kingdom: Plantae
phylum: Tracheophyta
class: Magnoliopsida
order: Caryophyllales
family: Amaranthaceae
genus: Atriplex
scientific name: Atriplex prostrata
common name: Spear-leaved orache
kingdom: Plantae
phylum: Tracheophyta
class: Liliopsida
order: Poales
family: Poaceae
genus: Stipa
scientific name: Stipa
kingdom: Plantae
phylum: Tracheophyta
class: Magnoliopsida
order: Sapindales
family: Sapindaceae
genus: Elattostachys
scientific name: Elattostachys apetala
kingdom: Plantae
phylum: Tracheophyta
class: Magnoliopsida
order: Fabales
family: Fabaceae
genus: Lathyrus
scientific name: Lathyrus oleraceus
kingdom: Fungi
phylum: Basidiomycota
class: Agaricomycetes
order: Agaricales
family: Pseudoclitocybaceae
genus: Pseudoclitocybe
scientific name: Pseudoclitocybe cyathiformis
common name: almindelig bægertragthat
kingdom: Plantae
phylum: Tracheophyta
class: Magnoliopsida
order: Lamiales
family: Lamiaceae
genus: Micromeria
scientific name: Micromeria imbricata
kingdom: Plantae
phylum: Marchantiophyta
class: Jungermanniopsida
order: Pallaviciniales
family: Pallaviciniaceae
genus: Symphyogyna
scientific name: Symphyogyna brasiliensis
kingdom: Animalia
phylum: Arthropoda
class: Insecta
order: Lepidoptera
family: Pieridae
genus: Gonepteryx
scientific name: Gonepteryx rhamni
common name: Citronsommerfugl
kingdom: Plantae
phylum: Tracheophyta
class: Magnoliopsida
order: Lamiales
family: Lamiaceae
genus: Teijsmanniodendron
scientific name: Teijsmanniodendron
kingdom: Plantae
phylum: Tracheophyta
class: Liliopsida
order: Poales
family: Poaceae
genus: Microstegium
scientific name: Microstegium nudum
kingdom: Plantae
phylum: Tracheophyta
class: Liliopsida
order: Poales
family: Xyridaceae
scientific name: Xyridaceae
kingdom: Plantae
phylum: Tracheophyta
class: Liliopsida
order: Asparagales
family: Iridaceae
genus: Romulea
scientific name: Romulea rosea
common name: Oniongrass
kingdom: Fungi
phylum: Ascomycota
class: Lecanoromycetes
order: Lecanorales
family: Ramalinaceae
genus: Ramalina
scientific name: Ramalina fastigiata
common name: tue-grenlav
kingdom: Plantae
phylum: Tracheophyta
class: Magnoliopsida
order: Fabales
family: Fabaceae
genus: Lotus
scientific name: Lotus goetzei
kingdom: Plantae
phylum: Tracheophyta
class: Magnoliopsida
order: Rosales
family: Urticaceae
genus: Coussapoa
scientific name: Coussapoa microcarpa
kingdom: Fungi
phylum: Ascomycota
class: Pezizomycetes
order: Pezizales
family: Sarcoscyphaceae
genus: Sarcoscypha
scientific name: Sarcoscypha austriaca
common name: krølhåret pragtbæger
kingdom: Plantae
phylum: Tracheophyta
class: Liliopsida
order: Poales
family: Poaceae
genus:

== == ==

* [What is being asked]: Transcribe every line of the entries above verbatim, keeping their original order, spelling, and capitalization.

* [Answer for this exercise]:
kingdom: Plantae
phylum: Tracheophyta
class: Magnoliopsida
order: Caryophyllales
family: Amaranthaceae
genus: Atriplex
scientific name: Atriplex prostrata
common name: Spear-leaved orache
kingdom: Plantae
phylum: Tracheophyta
class: Liliopsida
order: Poales
family: Poaceae
genus: Stipa
scientific name: Stipa
kingdom: Plantae
phylum: Tracheophyta
class: Magnoliopsida
order: Sapindales
family: Sapindaceae
genus: Elattostachys
scientific name: Elattostachys apetala
kingdom: Plantae
phylum: Tracheophyta
class: Magnoliopsida
order: Fabales
family: Fabaceae
genus: Lathyrus
scientific name: Lathyrus oleraceus
kingdom: Fungi
phylum: Basidiomycota
class: Agaricomycetes
order: Agaricales
family: Pseudoclitocybaceae
genus: Pseudoclitocybe
scientific name: Pseudoclitocybe cyathiformis
common name: almindelig bægertragthat
kingdom: Plantae
phylum: Tracheophyta
class: Magnoliopsida
order: Lamiales
family: Lamiaceae
genus: Micromeria
scientific name: Micromeria imbricata
kingdom: Plantae
phylum: Marchantiophyta
class: Jungermanniopsida
order: Pallaviciniales
family: Pallaviciniaceae
genus: Symphyogyna
scientific name: Symphyogyna brasiliensis
kingdom: Animalia
phylum: Arthropoda
class: Insecta
order: Lepidoptera
family: Pieridae
genus: Gonepteryx
scientific name: Gonepteryx rhamni
common name: Citronsommerfugl
kingdom: Plantae
phylum: Tracheophyta
class: Magnoliopsida
order: Lamiales
family: Lamiaceae
genus: Teijsmanniodendron
scientific name: Teijsmanniodendron
kingdom: Plantae
phylum: Tracheophyta
class: Liliopsida
order: Poales
family: Poaceae
genus: Microstegium
scientific name: Microstegium nudum
kingdom: Plantae
phylum: Tracheophyta
class: Liliopsida
order: Poales
family: Xyridaceae
scientific name: Xyridaceae
kingdom: Plantae
phylum: Tracheophyta
class: Liliopsida
order: Asparagales
family: Iridaceae
genus: Romulea
scientific name: Romulea rosea
common name: Oniongrass
kingdom: Fungi
phylum: Ascomycota
class: Lecanoromycetes
order: Lecanorales
family: Ramalinaceae
genus: Ramalina
scientific name: Ramalina fastigiata
common name: tue-grenlav
kingdom: Plantae
phylum: Tracheophyta
class: Magnoliopsida
order: Fabales
family: Fabaceae
genus: Lotus
scientific name: Lotus goetzei
kingdom: Plantae
phylum: Tracheophyta
class: Magnoliopsida
order: Rosales
family: Urticaceae
genus: Coussapoa
scientific name: Coussapoa microcarpa
kingdom: Fungi
phylum: Ascomycota
class: Pezizomycetes
order: Pezizales
family: Sarcoscyphaceae
genus: Sarcoscypha
scientific name: Sarcoscypha austriaca
common name: krølhåret pragtbæger
kingdom: Plantae
phylum: Tracheophyta
class: Liliopsida
order: Poales
family: Poaceae
genus:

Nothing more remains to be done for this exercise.